Activity: From the items below, copy out every line that contains the word "höhere".

Exercise inputs:
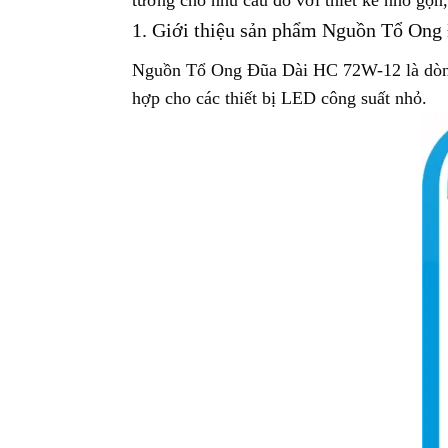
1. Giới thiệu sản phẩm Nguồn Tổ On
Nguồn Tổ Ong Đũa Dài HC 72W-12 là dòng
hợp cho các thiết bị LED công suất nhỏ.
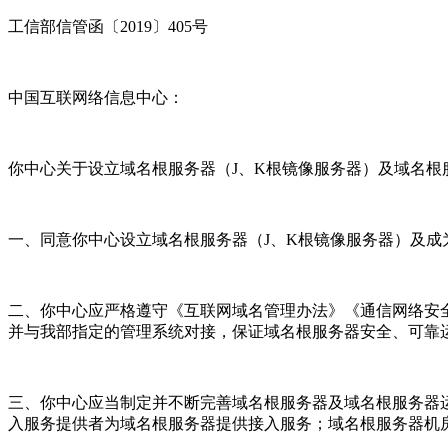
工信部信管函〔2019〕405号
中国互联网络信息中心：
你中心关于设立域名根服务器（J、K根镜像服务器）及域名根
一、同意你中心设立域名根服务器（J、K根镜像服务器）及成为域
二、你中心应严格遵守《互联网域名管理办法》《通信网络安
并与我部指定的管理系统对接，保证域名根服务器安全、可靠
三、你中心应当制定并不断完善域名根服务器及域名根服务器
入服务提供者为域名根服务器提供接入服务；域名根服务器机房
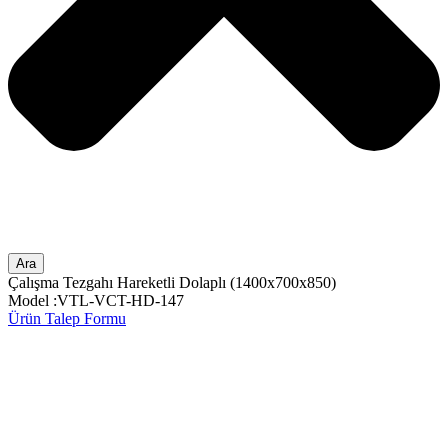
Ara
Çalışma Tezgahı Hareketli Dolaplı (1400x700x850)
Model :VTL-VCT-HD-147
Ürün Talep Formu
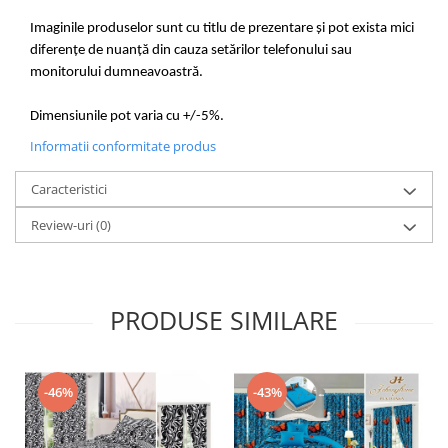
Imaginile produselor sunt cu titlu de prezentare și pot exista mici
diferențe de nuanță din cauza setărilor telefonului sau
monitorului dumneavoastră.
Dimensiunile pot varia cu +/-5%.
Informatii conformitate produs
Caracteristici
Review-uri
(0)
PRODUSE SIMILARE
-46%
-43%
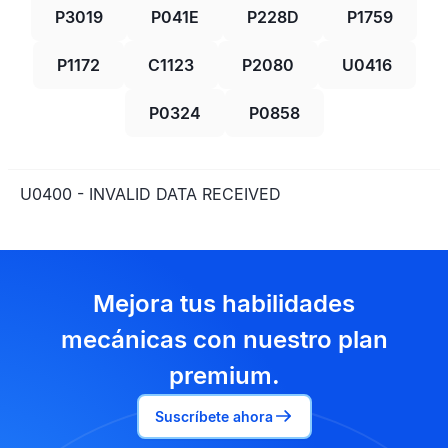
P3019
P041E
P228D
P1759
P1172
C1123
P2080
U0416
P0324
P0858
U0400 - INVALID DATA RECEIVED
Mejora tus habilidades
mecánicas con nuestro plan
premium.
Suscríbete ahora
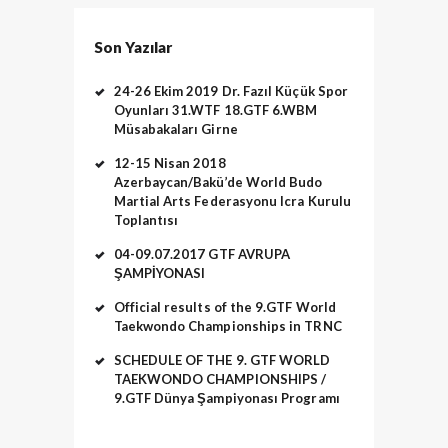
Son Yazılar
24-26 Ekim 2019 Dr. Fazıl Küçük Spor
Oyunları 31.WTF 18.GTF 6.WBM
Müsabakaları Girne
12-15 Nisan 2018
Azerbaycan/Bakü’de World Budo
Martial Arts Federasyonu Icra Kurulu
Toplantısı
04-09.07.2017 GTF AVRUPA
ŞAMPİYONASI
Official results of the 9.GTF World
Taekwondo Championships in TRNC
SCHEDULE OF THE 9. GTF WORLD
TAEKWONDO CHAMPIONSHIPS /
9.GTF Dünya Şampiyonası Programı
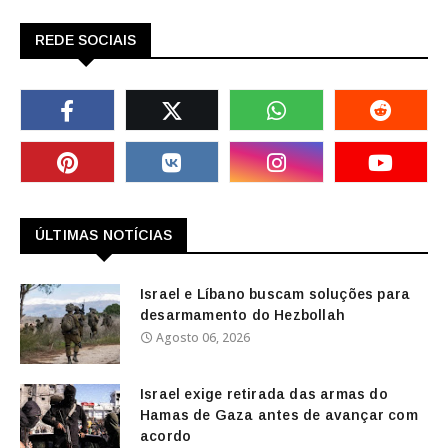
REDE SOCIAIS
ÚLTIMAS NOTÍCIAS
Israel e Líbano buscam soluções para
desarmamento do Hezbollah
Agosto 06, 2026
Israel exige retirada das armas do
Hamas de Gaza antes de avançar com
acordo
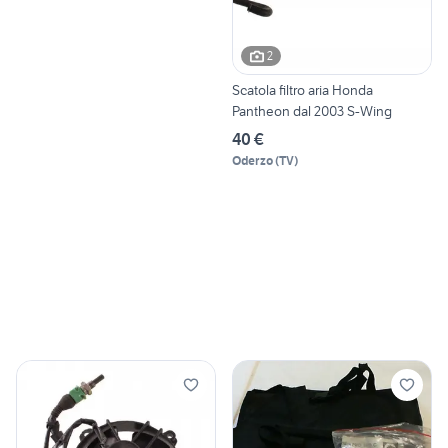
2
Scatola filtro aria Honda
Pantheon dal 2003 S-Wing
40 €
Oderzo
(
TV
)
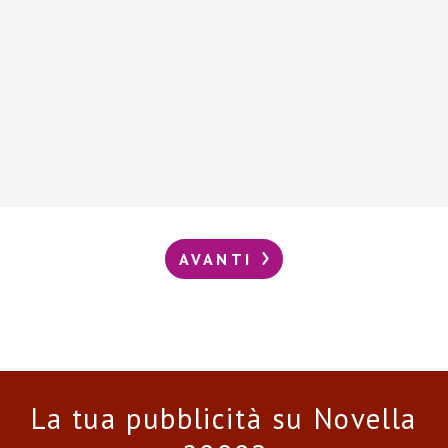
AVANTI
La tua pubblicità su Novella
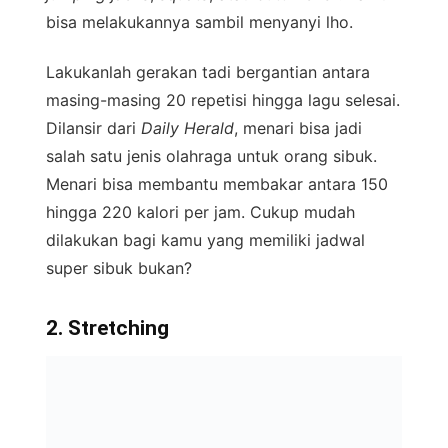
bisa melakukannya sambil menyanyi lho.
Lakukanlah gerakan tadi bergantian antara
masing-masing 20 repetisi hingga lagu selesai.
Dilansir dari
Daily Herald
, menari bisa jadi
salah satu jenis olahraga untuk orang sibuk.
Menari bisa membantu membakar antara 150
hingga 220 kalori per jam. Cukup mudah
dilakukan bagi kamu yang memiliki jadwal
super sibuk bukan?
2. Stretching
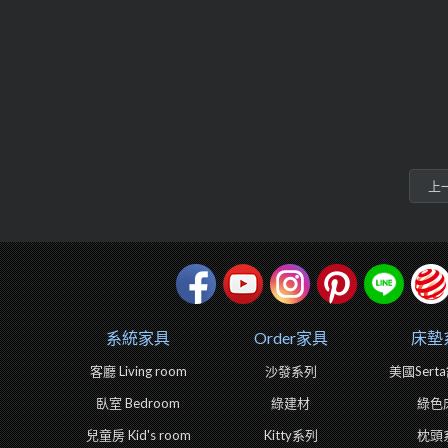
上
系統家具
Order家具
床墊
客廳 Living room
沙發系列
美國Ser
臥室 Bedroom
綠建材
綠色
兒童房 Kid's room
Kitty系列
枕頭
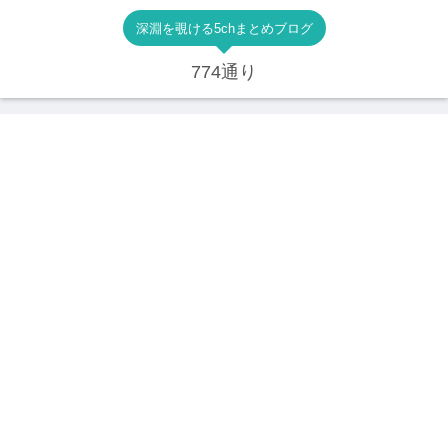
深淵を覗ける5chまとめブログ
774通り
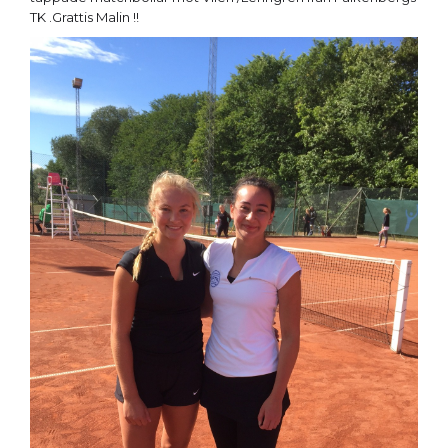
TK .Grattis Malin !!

...

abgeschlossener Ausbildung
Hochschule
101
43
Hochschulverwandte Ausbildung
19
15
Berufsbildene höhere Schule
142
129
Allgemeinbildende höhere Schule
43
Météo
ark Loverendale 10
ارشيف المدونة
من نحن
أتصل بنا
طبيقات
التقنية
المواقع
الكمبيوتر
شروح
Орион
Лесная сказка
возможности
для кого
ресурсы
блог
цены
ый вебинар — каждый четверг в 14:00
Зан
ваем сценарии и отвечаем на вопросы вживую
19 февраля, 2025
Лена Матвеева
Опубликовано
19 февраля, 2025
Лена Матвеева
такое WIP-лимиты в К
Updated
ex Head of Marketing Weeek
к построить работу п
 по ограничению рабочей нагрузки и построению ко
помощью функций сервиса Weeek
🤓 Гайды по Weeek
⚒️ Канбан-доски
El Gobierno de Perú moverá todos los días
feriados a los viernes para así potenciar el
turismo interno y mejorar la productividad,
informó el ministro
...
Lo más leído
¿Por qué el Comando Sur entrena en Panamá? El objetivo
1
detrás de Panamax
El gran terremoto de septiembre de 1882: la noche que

---

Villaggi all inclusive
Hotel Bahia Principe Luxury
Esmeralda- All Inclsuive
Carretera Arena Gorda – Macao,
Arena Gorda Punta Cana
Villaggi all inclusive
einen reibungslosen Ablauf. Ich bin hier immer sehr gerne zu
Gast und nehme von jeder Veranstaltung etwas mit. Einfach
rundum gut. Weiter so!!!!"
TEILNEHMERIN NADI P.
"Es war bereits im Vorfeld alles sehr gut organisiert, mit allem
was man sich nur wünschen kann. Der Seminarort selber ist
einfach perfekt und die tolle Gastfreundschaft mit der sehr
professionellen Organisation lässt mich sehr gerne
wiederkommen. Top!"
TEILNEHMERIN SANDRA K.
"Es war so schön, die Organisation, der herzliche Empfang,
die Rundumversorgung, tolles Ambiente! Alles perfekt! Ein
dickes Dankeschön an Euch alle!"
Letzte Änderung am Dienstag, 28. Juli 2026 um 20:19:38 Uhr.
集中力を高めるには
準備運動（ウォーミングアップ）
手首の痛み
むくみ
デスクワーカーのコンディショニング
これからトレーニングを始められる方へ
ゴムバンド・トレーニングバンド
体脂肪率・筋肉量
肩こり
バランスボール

Answer to this problem:
Berufsbildene höhere Schule
Allgemeinbildende höhere Schule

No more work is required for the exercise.